* [Exercise brief]:
Count the lines below that contain the string "maximum". Give only the number.

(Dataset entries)
-=-=-=-=-

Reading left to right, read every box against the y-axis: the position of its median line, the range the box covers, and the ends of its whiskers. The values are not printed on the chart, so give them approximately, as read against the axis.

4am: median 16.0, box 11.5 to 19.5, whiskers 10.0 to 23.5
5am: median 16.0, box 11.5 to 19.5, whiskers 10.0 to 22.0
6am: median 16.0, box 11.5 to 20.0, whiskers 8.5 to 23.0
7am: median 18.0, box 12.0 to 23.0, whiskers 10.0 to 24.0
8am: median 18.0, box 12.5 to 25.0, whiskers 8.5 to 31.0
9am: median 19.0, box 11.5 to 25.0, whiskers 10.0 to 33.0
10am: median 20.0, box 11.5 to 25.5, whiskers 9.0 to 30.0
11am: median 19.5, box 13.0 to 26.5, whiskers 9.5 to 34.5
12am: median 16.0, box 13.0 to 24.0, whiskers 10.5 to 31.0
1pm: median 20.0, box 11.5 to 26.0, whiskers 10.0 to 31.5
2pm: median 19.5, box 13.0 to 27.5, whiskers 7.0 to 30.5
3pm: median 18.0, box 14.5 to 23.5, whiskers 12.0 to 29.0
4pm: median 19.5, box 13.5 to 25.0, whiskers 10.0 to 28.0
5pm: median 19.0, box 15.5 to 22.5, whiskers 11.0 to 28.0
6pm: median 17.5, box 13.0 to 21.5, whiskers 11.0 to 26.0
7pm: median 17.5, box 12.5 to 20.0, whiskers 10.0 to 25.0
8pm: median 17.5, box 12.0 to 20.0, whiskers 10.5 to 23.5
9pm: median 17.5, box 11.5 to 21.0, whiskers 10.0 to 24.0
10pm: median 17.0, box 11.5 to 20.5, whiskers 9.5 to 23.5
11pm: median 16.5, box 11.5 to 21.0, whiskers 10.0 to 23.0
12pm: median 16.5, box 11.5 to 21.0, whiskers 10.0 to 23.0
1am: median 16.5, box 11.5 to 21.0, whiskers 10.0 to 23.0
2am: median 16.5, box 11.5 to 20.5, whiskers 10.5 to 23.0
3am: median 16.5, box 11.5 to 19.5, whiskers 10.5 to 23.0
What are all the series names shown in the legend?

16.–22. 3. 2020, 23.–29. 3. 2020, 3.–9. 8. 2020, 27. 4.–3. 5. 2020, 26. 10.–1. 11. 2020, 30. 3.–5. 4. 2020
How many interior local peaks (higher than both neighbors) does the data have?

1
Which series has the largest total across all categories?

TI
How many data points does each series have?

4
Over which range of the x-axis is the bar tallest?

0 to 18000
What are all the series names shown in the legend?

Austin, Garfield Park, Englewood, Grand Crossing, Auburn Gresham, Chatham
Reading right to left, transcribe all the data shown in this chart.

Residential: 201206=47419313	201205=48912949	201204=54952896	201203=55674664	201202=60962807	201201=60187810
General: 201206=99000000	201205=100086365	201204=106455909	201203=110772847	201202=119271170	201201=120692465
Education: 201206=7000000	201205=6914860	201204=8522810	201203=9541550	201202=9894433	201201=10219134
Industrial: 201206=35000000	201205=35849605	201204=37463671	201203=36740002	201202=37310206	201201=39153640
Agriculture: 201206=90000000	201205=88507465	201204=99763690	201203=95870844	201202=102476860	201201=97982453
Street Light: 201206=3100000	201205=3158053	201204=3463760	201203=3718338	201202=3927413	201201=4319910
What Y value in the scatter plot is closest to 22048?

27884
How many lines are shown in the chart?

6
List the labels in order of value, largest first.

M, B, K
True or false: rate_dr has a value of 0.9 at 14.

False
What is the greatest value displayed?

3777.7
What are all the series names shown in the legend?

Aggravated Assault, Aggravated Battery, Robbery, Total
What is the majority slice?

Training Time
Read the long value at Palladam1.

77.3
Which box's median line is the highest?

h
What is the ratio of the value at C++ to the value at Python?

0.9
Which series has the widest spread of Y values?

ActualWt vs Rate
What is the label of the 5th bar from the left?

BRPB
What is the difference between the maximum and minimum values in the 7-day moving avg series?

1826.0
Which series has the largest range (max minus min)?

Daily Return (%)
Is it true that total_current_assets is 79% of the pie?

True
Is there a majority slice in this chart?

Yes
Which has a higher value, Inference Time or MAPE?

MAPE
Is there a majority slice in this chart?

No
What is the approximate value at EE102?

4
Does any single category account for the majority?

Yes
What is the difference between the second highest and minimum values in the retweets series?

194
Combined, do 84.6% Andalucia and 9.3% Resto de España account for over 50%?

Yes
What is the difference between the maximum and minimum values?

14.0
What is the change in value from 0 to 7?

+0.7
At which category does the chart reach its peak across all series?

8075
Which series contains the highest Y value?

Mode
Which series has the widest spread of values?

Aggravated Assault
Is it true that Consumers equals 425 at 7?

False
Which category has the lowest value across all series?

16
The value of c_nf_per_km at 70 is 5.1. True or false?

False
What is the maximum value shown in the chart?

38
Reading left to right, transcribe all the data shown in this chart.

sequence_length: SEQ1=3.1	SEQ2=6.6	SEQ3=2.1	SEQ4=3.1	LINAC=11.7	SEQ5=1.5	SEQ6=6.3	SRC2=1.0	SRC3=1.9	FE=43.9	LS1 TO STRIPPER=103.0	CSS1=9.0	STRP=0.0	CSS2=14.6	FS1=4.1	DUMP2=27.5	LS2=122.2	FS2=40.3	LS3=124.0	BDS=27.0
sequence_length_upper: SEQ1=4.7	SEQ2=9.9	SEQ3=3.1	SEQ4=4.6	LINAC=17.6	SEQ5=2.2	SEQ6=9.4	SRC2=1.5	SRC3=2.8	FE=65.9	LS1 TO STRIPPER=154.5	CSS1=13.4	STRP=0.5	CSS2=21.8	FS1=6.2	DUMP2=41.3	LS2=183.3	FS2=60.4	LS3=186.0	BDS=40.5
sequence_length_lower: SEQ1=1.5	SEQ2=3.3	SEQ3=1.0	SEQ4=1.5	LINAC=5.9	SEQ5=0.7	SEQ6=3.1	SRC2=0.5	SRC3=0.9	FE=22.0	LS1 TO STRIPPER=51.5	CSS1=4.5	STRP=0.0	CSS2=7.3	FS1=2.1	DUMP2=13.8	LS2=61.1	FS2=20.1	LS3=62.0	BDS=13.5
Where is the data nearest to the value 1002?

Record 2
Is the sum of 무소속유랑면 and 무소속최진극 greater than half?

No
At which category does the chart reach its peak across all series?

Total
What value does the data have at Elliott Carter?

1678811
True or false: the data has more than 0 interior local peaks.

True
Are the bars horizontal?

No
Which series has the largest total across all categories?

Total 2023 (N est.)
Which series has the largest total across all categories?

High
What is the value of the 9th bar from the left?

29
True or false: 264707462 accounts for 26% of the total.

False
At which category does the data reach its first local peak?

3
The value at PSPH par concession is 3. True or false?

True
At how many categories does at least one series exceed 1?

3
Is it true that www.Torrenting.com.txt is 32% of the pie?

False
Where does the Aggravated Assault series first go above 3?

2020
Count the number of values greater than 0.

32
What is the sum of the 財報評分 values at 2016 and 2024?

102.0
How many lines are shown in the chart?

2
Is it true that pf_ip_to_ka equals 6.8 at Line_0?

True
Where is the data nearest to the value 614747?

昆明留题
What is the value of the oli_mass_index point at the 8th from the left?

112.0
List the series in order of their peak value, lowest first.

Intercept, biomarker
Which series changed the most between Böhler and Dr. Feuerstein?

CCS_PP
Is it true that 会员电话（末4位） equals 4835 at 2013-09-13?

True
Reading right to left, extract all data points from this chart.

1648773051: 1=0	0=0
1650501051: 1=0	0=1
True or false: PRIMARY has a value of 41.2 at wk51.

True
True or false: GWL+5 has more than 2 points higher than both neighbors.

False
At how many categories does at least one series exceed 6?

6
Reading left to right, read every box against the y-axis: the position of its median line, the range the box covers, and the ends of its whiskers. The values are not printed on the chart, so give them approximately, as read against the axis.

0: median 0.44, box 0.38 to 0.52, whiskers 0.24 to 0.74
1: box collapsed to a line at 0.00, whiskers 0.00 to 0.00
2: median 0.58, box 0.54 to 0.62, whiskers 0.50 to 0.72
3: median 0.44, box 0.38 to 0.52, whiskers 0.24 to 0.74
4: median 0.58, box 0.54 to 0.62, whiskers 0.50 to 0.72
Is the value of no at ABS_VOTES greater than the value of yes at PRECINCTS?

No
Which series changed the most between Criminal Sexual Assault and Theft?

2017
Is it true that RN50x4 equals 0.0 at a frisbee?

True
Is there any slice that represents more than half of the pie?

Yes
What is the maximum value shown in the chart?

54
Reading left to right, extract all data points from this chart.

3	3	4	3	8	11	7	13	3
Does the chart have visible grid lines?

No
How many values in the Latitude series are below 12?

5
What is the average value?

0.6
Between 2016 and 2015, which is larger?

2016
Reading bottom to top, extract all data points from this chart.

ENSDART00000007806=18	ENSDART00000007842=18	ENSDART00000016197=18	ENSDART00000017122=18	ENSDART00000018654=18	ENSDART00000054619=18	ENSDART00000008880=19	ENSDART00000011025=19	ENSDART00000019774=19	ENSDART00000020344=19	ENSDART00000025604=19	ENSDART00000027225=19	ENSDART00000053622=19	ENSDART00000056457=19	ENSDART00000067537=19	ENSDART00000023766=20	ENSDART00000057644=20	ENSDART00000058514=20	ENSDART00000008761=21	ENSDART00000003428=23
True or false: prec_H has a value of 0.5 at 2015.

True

-=-=-=-=-

* [Written solution]:
4